We have been commissioned to create and install artworks by hospitals all over Britain and it is deeply moving to receive phone calls, for example, from relatives of patients who were comforted in their last days by an image of a bluebell wood at their bed; or a nurse who was going to leave the profession but who decided to stay because she loved how the art had improved her working environment; or the young man whose father was undergoing chemotherapy and who told me that my photographs of nature made the experience bearable by giving them something to talk about.

I feel that this is one major purpose of art: to lift the heart, give meaning to life, especially in difficult circumstances. It is also what nature can do. Richard Louv, in his 2005 book ‘Last Child in the Woods’ suggested we are collectively suffering from ‘nature deficit disorder’, a state of alienation from the natural world that has crept up on us in recent years. I would argue that it has occurred gradually over the last ten generations since the Industrial Revolution. For a thousand generations previous to this, humanity lived in harmony with nature so it is our home in every conceivable sense and has the power to heal us profoundly.
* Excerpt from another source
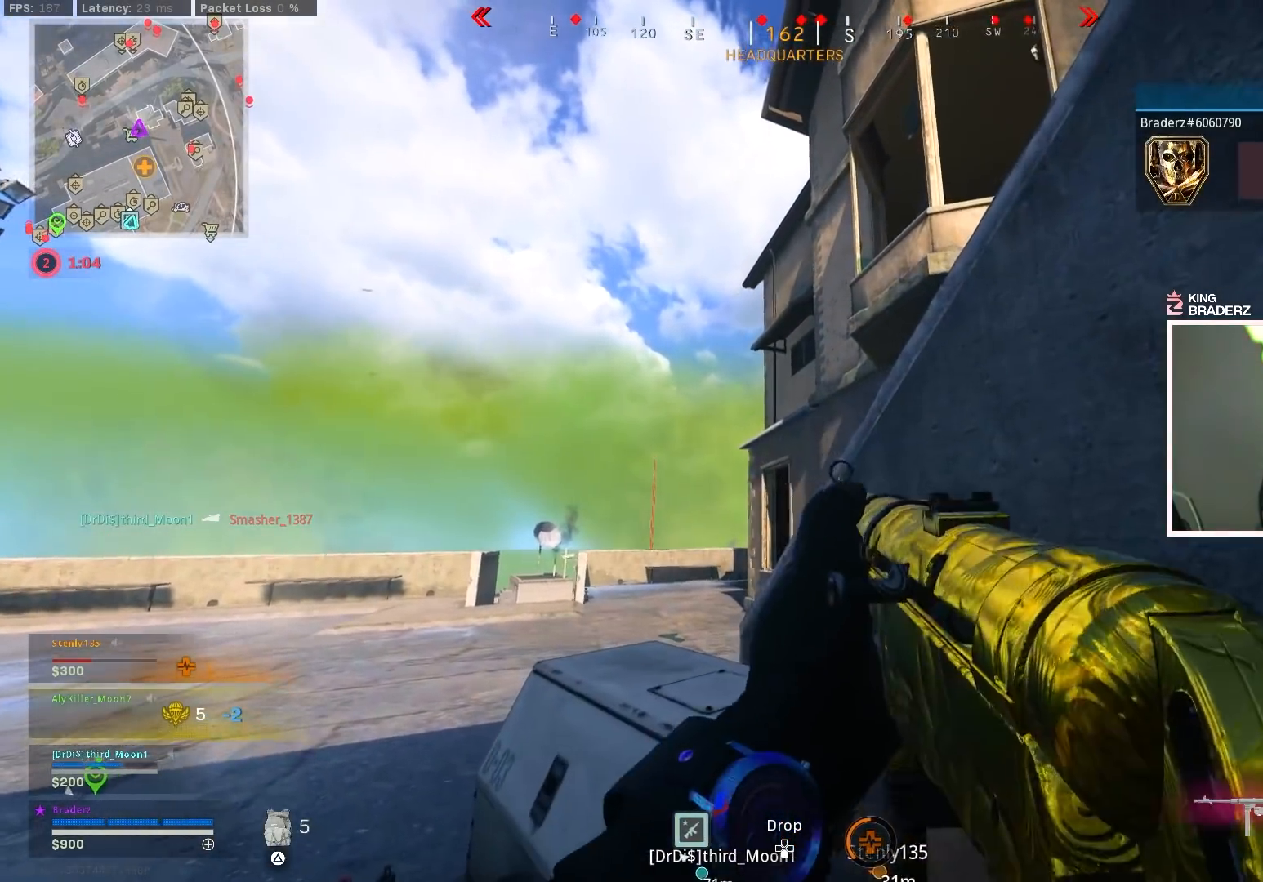
{"buttons": [], "left_stick": "down-left", "right_stick": "down", "events": [[284, "right_stick", "down"], [501, "left_stick", "down-left"]]}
I hope that ‘Wild in the City’ inspires and excites everyone to visit Norfolk Wildlife Trust’s wonderful nature reserves for themselves. Try going at dawn if you want to experience something really special, and try going off the beaten track to one of the lesser-known reserves. Consider what you can do to be a friend to nature: perhaps become a member of NWT, perhaps join them as a volunteer. Or perhaps just take some really beautiful photographs and inspire all your friends!